▶ **About this exercise**
Find the line with "Measured gains: up to -35% paint". Transcribe it and each later line of the data exactly, up to and including the last.

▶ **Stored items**
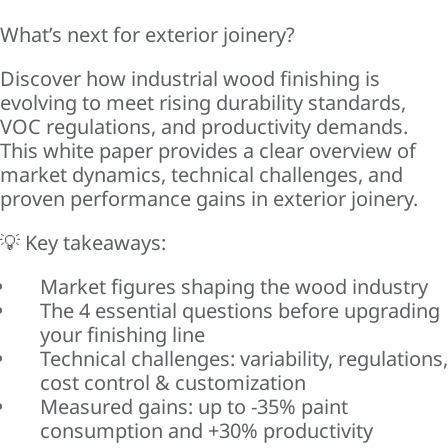
What’s next for exterior joinery?
Discover how industrial wood finishing is
evolving to meet rising durability standards,
VOC regulations, and productivity demands.
This white paper provides a clear overview of
market dynamics, technical challenges, and
proven performance gains in exterior joinery.
💡 Key takeaways:
Market figures shaping the wood industry
The 4 essential questions before upgrading
your finishing line
Technical challenges: variability, regulations,
cost control & customization
Measured gains: up to -35% paint
consumption and +30% productivity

▶ **Result**
Measured gains: up to -35% paint
consumption and +30% productivity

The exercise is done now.